TASK INSTRUCTIONS →
Gather every line of the records below that contains the string "with", treating uppercase and lowercase letters as distinct.

-------- EXERCISE DATA --------

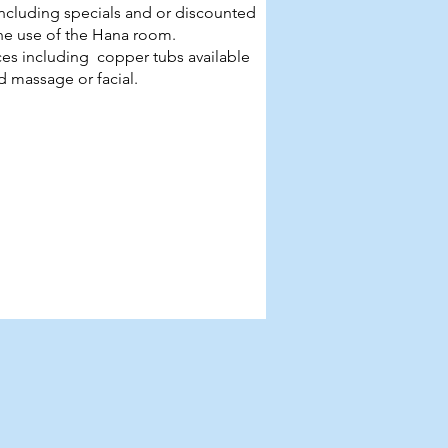
d including specials and or discounted
the use of the Hana room.
es including copper tubs available
 massage or facial.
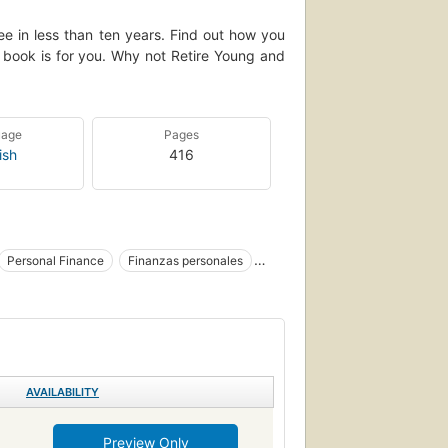
ee in less than ten years. Find out how you
is book is for you. Why not Retire Young and
uage
Pages
ish
416
Personal Finance
Finanzas personales
, personal
AVAILABILITY
Preview Only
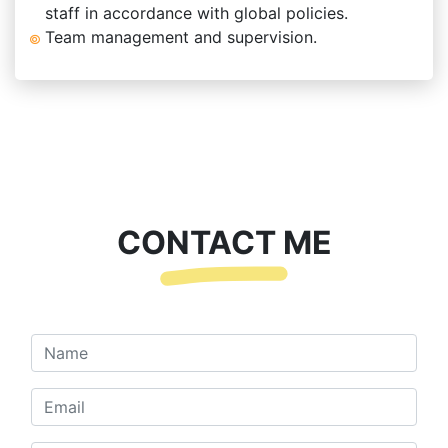
staff in accordance with global policies.
Team management and supervision.
CONTACT ME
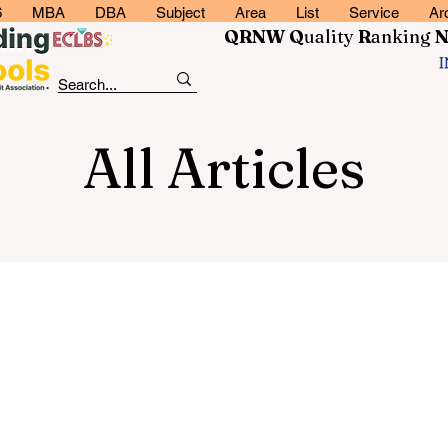
6
MBA
DBA
Subject
Area
List
Service
Ar
QRNW Q
uality
R
anking
All Articles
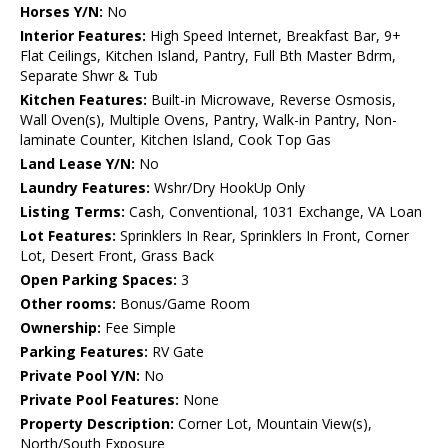
Horses Y/N:
No
Interior Features:
High Speed Internet, Breakfast Bar, 9+
Flat Ceilings, Kitchen Island, Pantry, Full Bth Master Bdrm,
Separate Shwr & Tub
Kitchen Features:
Built-in Microwave, Reverse Osmosis,
Wall Oven(s), Multiple Ovens, Pantry, Walk-in Pantry, Non-
laminate Counter, Kitchen Island, Cook Top Gas
Land Lease Y/N:
No
Laundry Features:
Wshr/Dry HookUp Only
Listing Terms:
Cash, Conventional, 1031 Exchange, VA Loan
Lot Features:
Sprinklers In Rear, Sprinklers In Front, Corner
Lot, Desert Front, Grass Back
Open Parking Spaces:
3
Other rooms:
Bonus/Game Room
Ownership:
Fee Simple
Parking Features:
RV Gate
Private Pool Y/N:
No
Private Pool Features:
None
Property Description:
Corner Lot, Mountain View(s),
North/South Exposure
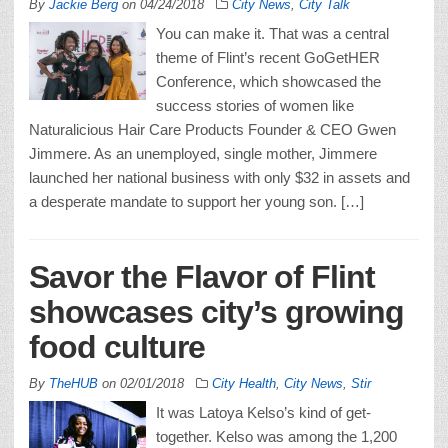
By
Jackie Berg
on
04/24/2018
City News
,
City Talk
You can make it. That was a central
theme of Flint’s recent GoGetHER
Conference, which showcased the
success stories of women like
Naturalicious Hair Care Products Founder & CEO Gwen
Jimmere. As an unemployed, single mother, Jimmere
launched her national business with only $32 in assets and
a desperate mandate to support her young son. […]
Savor the Flavor of Flint
showcases city’s growing
food culture
By
TheHUB
on
02/01/2018
City Health
,
City News
,
Stir
It was Latoya Kelso’s kind of get-
together. Kelso was among the 1,200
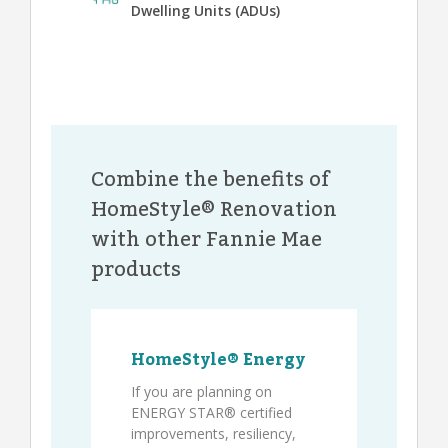
Dwelling Units (ADUs)
Combine the benefits of
HomeStyle® Renovation
with other Fannie Mae
products
HomeStyle® Energy
If you are planning on
ENERGY STAR® certified
improvements, resiliency,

--------

EXERCISE RESPONSE →
staff in accordance with global policies.
launched her national business with only $32 in assets and
with other Fannie Mae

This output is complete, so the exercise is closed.